WHAT YOU NEED TO DO →
1. Please write out everything in the sorting discussion from "Today, I think" down to "19:10, 21 May 2018 (UTC)".
2. Answer these questions using the sorting discussion:
(a) How many items were in the internal sorts done a couple of years ago, and how large was each one?
(b) How long did last night's database queries take?
(c) How many working files per merge step does a 16-way merge use?

TEXT EXCERPT →
..........

Today, I think internal sorts are uninteresting. Computers are fast, and I seldom have a lot to sort. A couple years ago I was doing internal sorts of about 50,000 1 kB items (50 MB, big deal), but the speed of the sort was never an issue, and qsort() was good enough. I've even done linear search on 1000 entry tables. Last night I was doing some database queries that took 9 seconds, but they were looking at a lot of records. For people who worry about the speed of internal sorting, I think issues such as cache coherency are significant. At least that's what BLAS libraries worry about. A friend used to work for VISA, and he talked about running huge external sorts at night. I think there's an annual sorting challenge: fastest sort, lowest power sort, .... Glrx (talk) 19:10, 21 May 2018 (UTC)

After reading the article again, the section about distribution is fine as is. No need to reorder it. Rcgldr (talk) 06:00, 21 May 2018 (UTC)

References

^ https://books.google.com/books?id=e3wLBAAAQBAJ&pg=PA337&lpg=PA337#v=onepage&q&f=false

Polyphase merge sort - general comments

This is mostly a historical article, since modern computers have so much memory that 16-way merges (17 working files per merge step) are common, such as Gnu sort for large text files. Rcgldr (talk) 09:49, 5 April 2018 (UTC)

..........

AVAILABLE DATA →
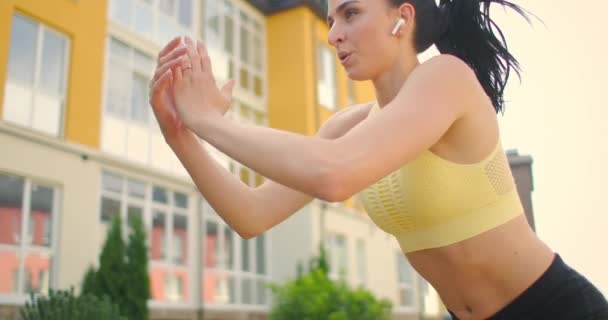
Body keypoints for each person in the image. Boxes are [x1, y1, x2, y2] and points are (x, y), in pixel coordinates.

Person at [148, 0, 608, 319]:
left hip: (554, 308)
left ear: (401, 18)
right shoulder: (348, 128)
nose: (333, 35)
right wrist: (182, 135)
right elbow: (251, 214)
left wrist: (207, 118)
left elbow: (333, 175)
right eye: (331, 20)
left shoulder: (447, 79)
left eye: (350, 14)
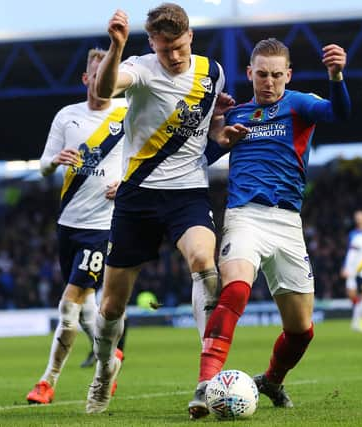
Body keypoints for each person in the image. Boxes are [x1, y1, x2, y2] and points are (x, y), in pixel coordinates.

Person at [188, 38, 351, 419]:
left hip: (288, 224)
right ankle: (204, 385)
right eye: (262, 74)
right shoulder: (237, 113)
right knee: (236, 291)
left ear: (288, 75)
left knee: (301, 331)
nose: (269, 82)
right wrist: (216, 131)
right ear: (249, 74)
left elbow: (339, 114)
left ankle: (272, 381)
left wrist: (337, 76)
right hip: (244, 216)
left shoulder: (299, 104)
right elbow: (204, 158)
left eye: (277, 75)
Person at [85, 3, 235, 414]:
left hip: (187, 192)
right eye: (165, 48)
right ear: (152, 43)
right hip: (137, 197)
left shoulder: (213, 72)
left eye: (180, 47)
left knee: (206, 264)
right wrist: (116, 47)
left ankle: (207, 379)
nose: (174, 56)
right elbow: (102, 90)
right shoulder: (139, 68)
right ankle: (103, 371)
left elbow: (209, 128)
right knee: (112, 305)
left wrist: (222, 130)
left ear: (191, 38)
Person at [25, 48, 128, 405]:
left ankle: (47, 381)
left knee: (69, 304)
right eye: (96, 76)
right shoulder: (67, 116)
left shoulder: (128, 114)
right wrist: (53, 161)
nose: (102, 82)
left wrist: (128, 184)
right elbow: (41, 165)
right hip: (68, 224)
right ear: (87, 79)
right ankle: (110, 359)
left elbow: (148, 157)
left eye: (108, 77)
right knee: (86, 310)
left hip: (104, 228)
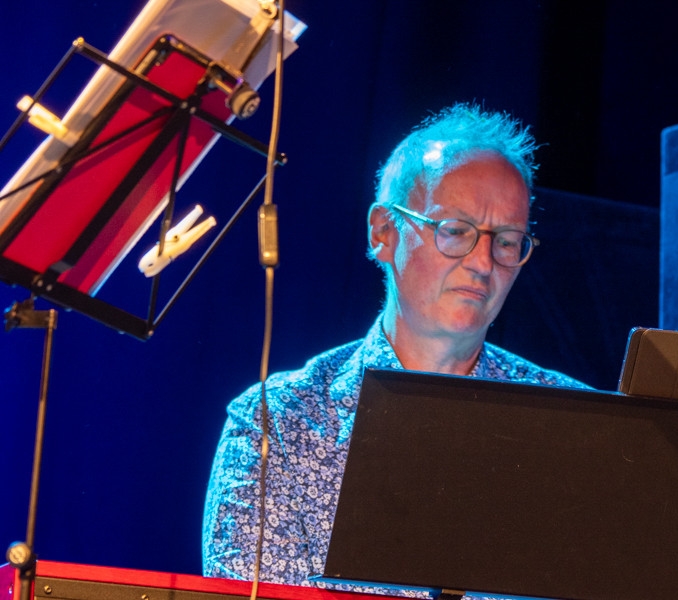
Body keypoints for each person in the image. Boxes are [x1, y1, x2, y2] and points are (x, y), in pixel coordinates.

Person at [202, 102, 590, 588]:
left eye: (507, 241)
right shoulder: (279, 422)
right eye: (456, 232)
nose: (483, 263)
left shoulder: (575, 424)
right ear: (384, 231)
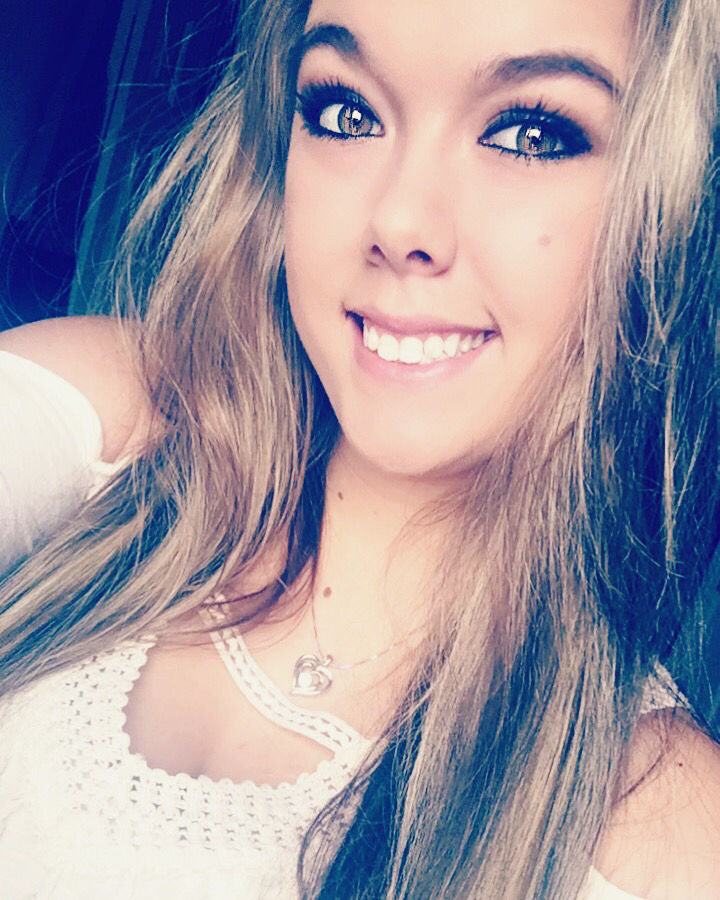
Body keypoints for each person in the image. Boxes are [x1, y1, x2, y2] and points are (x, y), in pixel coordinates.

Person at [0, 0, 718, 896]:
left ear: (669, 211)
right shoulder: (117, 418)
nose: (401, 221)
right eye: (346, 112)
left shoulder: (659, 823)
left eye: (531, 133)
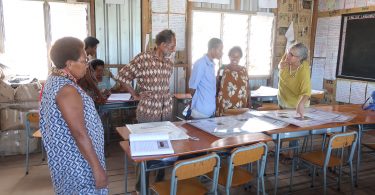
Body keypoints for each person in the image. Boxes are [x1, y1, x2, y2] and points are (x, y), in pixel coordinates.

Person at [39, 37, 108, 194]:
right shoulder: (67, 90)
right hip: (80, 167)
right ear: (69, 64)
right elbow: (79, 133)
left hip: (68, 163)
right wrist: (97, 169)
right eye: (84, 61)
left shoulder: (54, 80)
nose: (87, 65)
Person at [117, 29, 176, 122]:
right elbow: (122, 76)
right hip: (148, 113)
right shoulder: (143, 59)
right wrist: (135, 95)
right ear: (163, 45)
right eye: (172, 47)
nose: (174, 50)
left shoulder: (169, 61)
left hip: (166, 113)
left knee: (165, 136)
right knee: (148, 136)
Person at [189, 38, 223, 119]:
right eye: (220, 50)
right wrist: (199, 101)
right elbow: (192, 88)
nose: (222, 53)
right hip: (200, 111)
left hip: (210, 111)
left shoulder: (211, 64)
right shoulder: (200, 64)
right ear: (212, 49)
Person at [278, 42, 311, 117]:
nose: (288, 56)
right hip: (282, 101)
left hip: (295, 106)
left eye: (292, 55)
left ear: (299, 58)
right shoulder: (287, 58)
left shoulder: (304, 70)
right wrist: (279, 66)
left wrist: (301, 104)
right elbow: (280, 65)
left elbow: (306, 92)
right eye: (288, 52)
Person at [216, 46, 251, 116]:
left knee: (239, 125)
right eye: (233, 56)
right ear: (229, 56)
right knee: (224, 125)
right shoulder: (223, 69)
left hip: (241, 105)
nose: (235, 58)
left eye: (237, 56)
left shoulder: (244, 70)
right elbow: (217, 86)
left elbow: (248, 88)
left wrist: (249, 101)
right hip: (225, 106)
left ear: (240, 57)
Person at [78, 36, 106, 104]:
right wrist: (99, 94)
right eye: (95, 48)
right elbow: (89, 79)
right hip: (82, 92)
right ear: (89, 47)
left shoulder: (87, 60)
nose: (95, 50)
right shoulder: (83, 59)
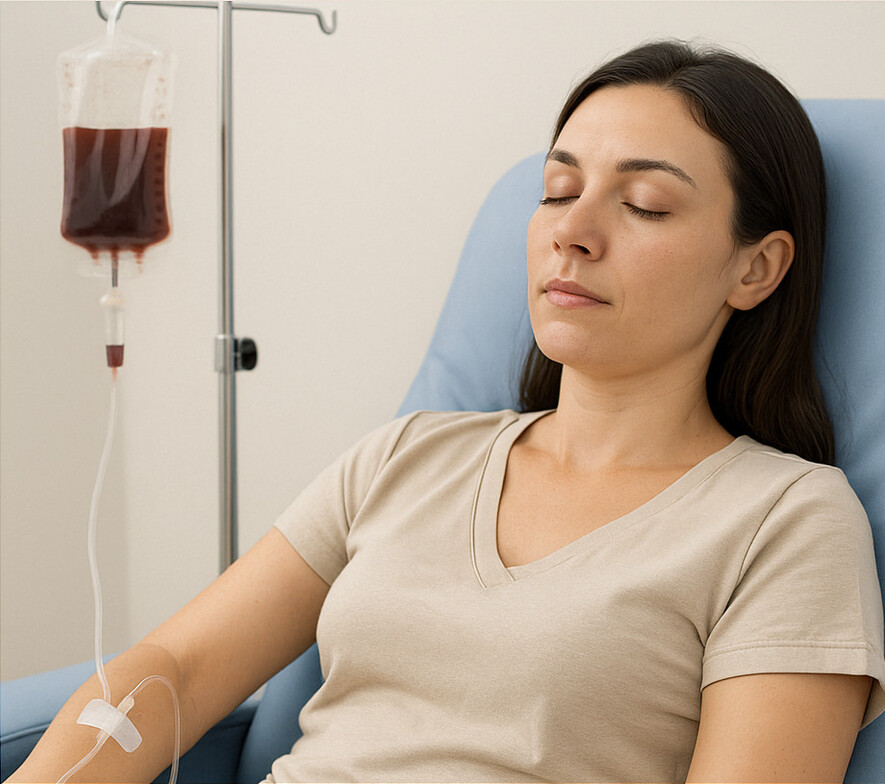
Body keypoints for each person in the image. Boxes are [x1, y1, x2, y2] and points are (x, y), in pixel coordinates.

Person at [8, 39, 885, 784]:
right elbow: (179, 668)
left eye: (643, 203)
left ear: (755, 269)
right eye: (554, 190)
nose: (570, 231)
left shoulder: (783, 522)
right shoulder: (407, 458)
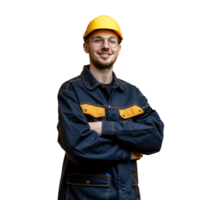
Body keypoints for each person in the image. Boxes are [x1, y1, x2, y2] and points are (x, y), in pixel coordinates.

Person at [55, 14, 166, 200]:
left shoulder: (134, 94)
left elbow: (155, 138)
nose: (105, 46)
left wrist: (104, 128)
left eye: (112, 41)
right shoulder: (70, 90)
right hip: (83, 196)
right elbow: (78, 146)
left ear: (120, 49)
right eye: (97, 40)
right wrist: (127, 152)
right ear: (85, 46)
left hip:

..........

RESPONSES PER TASK →
1.
Today, I think internal sorts are uninteresting. Computers are fast, and I seldom have a lot to sort. A couple years ago I was doing internal sorts of about 50,000 1 kB items (50 MB, big deal), but the speed of the sort was never an issue, and qsort() was good enough. I've even done linear search on 1000 entry tables. Last night I was doing some database queries that took 9 seconds, but they were looking at a lot of records. For people who worry about the speed of internal sorting, I think issues such as cache coherency are significant. At least that's what BLAS libraries worry about. A friend used to work for VISA, and he talked about running huge external sorts at night. I think there's an annual sorting challenge: fastest sort, lowest power sort, .... Glrx (talk) 19:10, 21 May 2018 (UTC)

2.
(a) About 50,000 items, each 1 kB.
(b) 9 seconds.
(c) 17.